Thursday 14 August 2014

Malmo 3-2 Orebro, Wednesday 13th August 2014

Malmo 3-2 Orebro, Allsvenskan, att. 12,264

Welcome to ...

After a pleasant walk from the city centre to the stadium, through a large park, one of the pleasures of visiting Malmo’s new stadium is the chance it affords to have a look at their old ground, right next door.
  The Malmo Stadion was built for the 1958 World Cup and is a much more beautiful thing than its successor.  With its sleek lines and bright white exterior, it’s the very opposite of the Swedbank Stadion.  Perhaps that’s the point.  I wish I’d seen a match there.

Malmo Stadion

As it is, the new stadium has no running track, great acoustics and excellent views.  The fact it resembles a shopping centre, or some monstrous futuristic headquarters of Darth Vader, is neither here nor there.  It does possess ‘the No. 1 sports bar’, containing a mish-mash of Malmo paraphernalia and lots of American junk with nothing to do with football.  It definitely had No. 1 prices.  I paid 74 crowns for a beer (600 ml of the unmemorable Falcon to be precise).  I was sorry I hadn't seen they’d got Brooklyn lager, till I got my bill.  Noticeably, they served Brooklyn in 400ml glasses.

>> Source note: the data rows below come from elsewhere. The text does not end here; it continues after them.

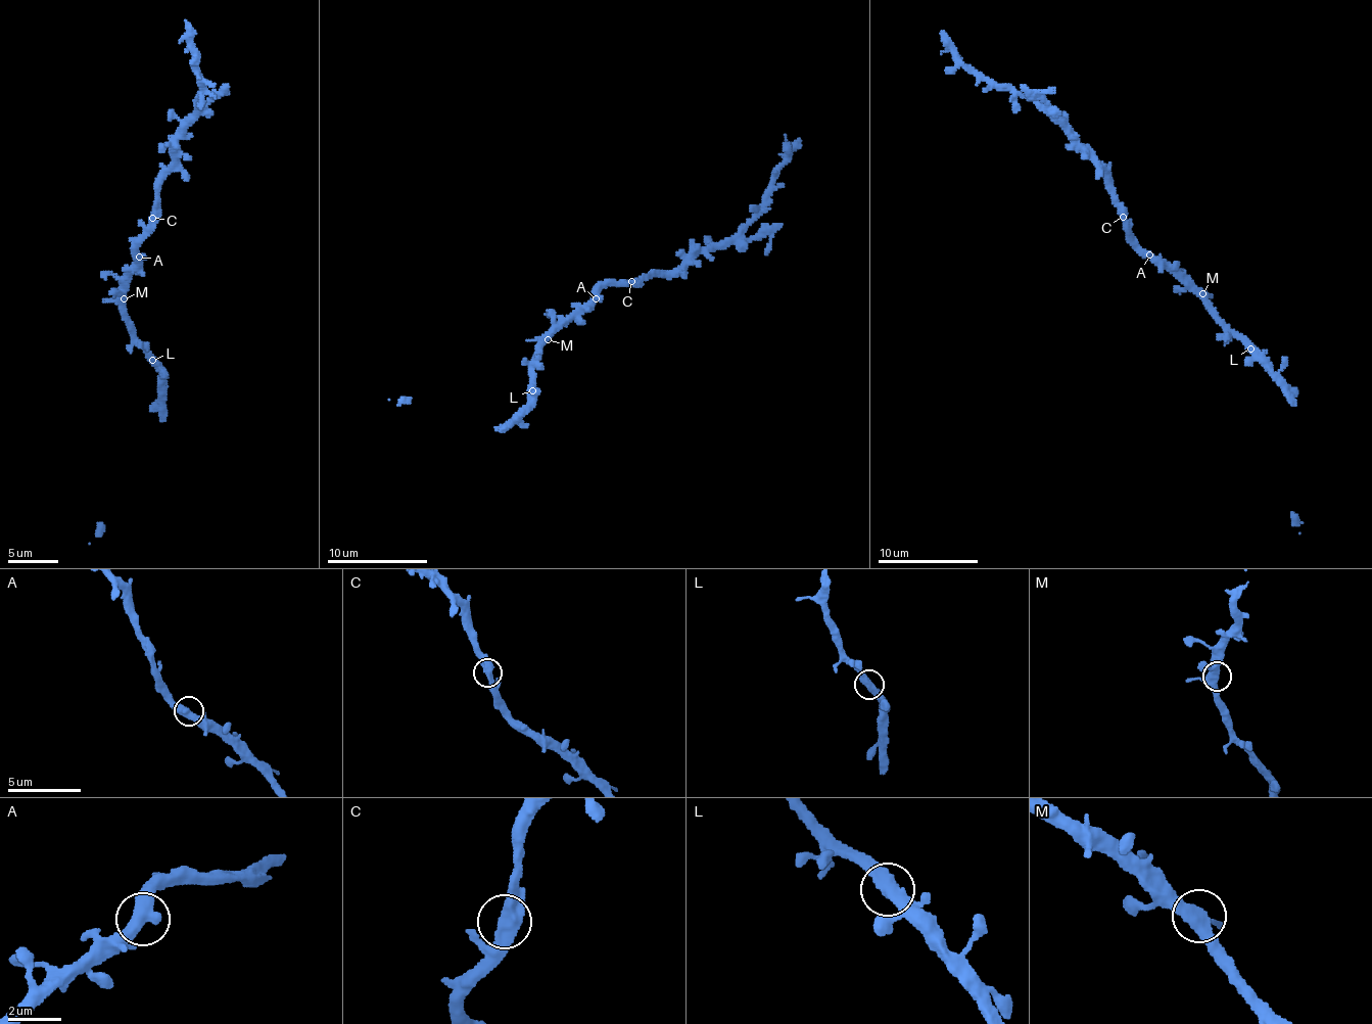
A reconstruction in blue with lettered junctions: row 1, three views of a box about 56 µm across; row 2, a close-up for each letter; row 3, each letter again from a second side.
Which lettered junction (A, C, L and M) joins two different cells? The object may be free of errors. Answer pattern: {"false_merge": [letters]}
{"false_merge": []}

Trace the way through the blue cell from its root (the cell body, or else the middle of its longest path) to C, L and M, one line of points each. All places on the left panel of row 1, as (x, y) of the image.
C: (134, 265), (139, 241), (151, 217)
L: (134, 265), (123, 304), (137, 341), (152, 360)
M: (134, 265), (124, 298)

Club shop and 'The No. 1 sportsbar'

The Swedbank Stadion is all seater, apart from the home (one large terrace) and a chunk of away terracing, seemingly cut out of the seats.  I'd seen Malmo on TV and they can cook up an atmosphere.  And since they were four points clear, struggling Orebro were sure to be lambs to the slaughter.  The rest of the stadium, two-tiered and covered in sky blue seats, was smart enough, but gave me the horrific recollection of the Ricoh Arena (the sky blue seats, not the two tiers).

Match action

Upon getting in, I showed a man my ticket, he let me through and as I climbed the staircase I thought ‘this is odd’, as the terrace was below.  I’d ended up in the more expensive seats and it wasn't even by my own machinations.  If anything though, the upper corner to the left of the main terrace is MORE vociferous and passionate than behind the goal.  And while the terrace needed a cheerleader to tell them what to sing, it was constant on the corner.  It was nice to hear something more organic for a change.  But I had to move: the guy behind me spent the first half shouting and screaming so much I could feel the resultant ‘gob’ on the back of my head.  There aren’t many grimmer feelings in life.

The upper corner.

Malmo hadn't been themselves and were two down, both goals at our end.  The first, a cut inside from the left followed by a rocket high to the keeper's near post, the 2nd a defensive mix-up and tap-in.  Orebro also missed a one-on-one at 0-1.  For all Malmo’s attacking intent, they're very poor defensively.  The right back, in particular, looks built for rugby – or sumo.  Next week Malmo play off for a Champions League place.  Should they get through, they'll be one of them teams what loses 6 out of 6.  You see.

Orebro fans

Second half, despite some fans giving the team the bird, most continued to back the home side.  However, they were still going nowhere till off a corner, an Orebro defender went up with his arm and the Malmo player headed against it.  Penalty for stupidity.  1-2.  I think Malmo scored every 15 minutes, right on cue, but I can't remember the second.  Then, with a couple of minutes left, a curling effort from the edge of the box fooled everyone including the fans, as it nestled in slow motion in the far bottom corner.  Pandemonium.  Malmo had somehow rescued it from 0-2.  So much for my pulling for OSK.  I think being gobbed on by angry man had swayed me, rather than my admiration for the 30 away fans who’d made it several hundred miles for a midweek fixture.  (Of course, they almost certainly live in Malmo.)

Malmo's success was then compounded by nearest rivals AIK being held in the Stockholm Derby, the closing moments being shown on telly in the ‘No. 1 sports bar’.  Don’t accept second best!

The Damage:
140 SEK ent
74 SEK beer
40 SEK badge
25 SEK (tiny) hotdog
= 279 SEK

Malmo Stadion stadium plan.

The longest bench in the world (probably).

Horrorshow.  The Swedbank Stadion.

Shopping centre?  Oil tanker?

Sexy angles though...

I spy....Orebro's team coach.

Matchday parking, with a backdrop of both stadiums.

Malmo Stadion.

Heja Malmo!

The teams line up.

Looking towards the away end.

The home terrace.

The concourse.  Prison: Cell Block H.

Match action

Malmo press for a winner.

Sunset over the Swedbank Stadium.

The home end celebrates victory.

Malmo FF's ORIGINAL home (before Malmo Stadion)

Behind the goal at Malmo Idrottsplats.